Cezary Bołdak echo
Wed Apr 6 12:50:10 PDT 2005
In reponse to 
http://gborg.postgresql.org/pipermail/slony1-general/2005-January/001493.html

I have similar problem with the failover problem described as above.

I have tried another thing (it also crashes):

*** 4 nodes in a cascade: 1<-2<-3<-4

*** 'postmaster' running locally under 'postgres' account and using the 
Unix sockets ('postmaster -D /var/local/pgsql/data')

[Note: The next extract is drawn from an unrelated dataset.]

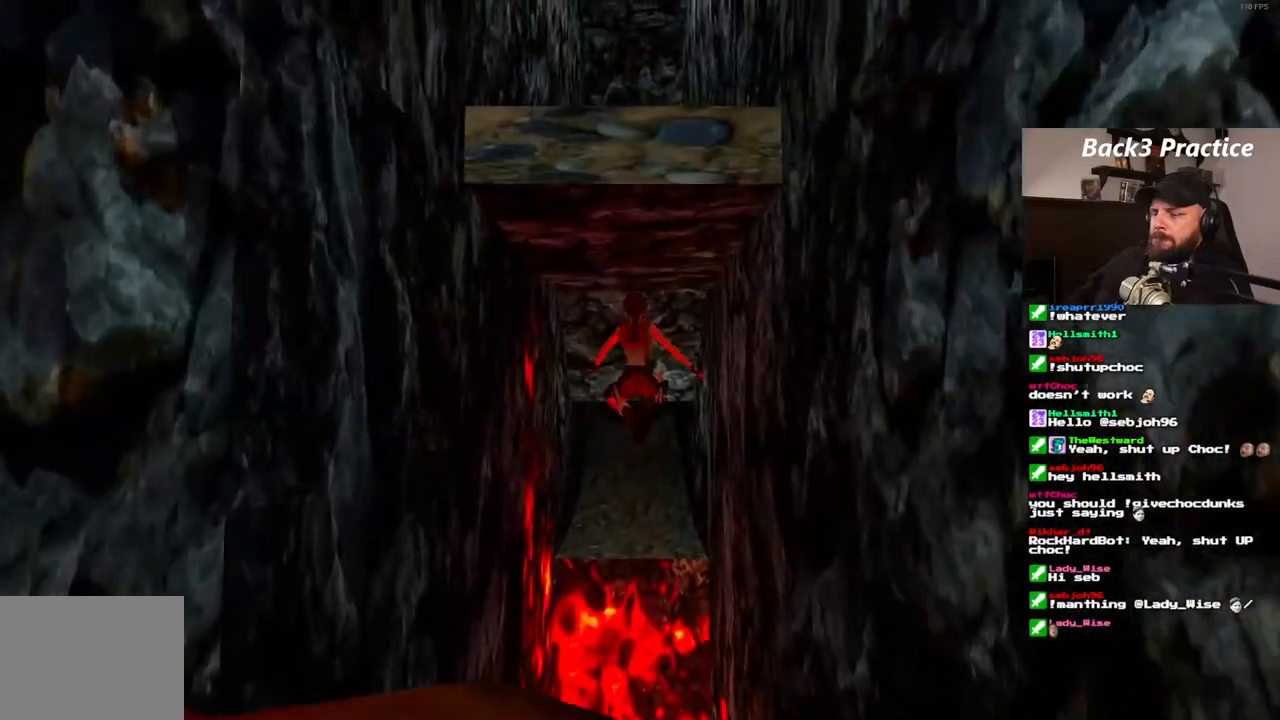
{"dt_ms": 500, "buttons": ["CROSS"], "left_stick": "center", "right_stick": "center", "events": []}
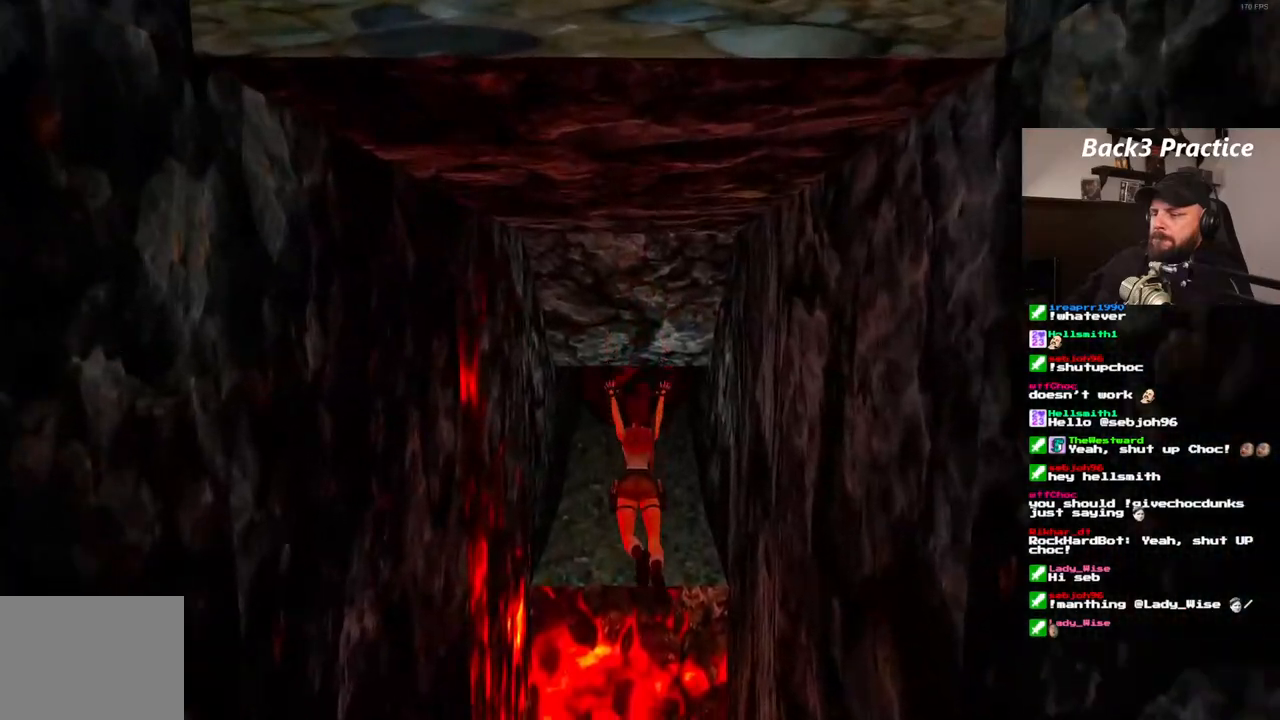
{"dt_ms": 500, "buttons": ["CROSS"], "left_stick": "center", "right_stick": "center", "events": []}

*** created 4 databases as (from 'postgres' account also):
    createdb stats1
    createlang plpgsql stats1
    psql stats1 << _EOF_
        CREATE TABLE stats_test(ID serial PRIMARY KEY, name varchar(32) );
    _EOF_
 and son on for 'stats2', 'stats3', 'stats4'

*** then:
slonik << _EOF_
    cluster name = stats;
    node 1 admin conninfo = 'dbname=stats1';
    node 2 admin conninfo = 'dbname=stats2';
    node 3 admin conninfo = 'dbname=stats3';
    node 4 admin conninfo = 'dbname=stats4';

    init cluster (id=1, comment='Master node');

    create set (id=1, origin=1, comment='Test set');

    set add table (set id =1, origin =1, id=1, fully qualified name = 
'public.stats_test', comment = 'test table');

    store node (id=2, comment = '1st slave');
    store node (id=3, comment = '2nd slave');
    store node (id=4, comment = '3nd slave');

    store path (server = 1, client = 2, conninfo='dbname=stats1');
    store path (server = 1, client = 3, conninfo='dbname=stats1');
    store path (server = 1, client = 4, conninfo='dbname=stats1');

    store path (server = 2, client = 1, conninfo='dbname=stats2');
    store path (server = 2, client = 3, conninfo='dbname=stats2');
    store path (server = 2, client = 4, conninfo='dbname=stats2');

    store path (server = 3, client = 1, conninfo='dbname=stats3');
    store path (server = 3, client = 2, conninfo='dbname=stats3');
    store path (server = 3, client = 4, conninfo='dbname=stats3');

    store path (server = 4, client = 1, conninfo='dbname=stats4');
    store path (server = 4, client = 2, conninfo='dbname=stats4');
    store path (server = 4, client = 3, conninfo='dbname=stats4');

# cascade
    store listen (receiver=1, origin=2, provider=2);
    store listen (receiver=1, origin=3, provider=2);
    store listen (receiver=1, origin=4, provider=2);

    store listen (receiver=2, origin=1, provider=1);
    store listen (receiver=2, origin=3, provider=3);
    store listen (receiver=2, origin=4, provider=3);

    store listen (receiver=3, origin=1, provider=2);
    store listen (receiver=3, origin=2, provider=2);
    store listen (receiver=3, origin=4, provider=4);

    store listen (receiver=4, origin=1, provider=3);
    store listen (receiver=4, origin=2, provider=3);
    store listen (receiver=4, origin=3, provider=3);

_EOF_

*** then 4 times :'slon stats "dbname=stats1' and son on for 'stats2' 
'stats3' 'stats4' in a separate console each one under 'postgres' accont.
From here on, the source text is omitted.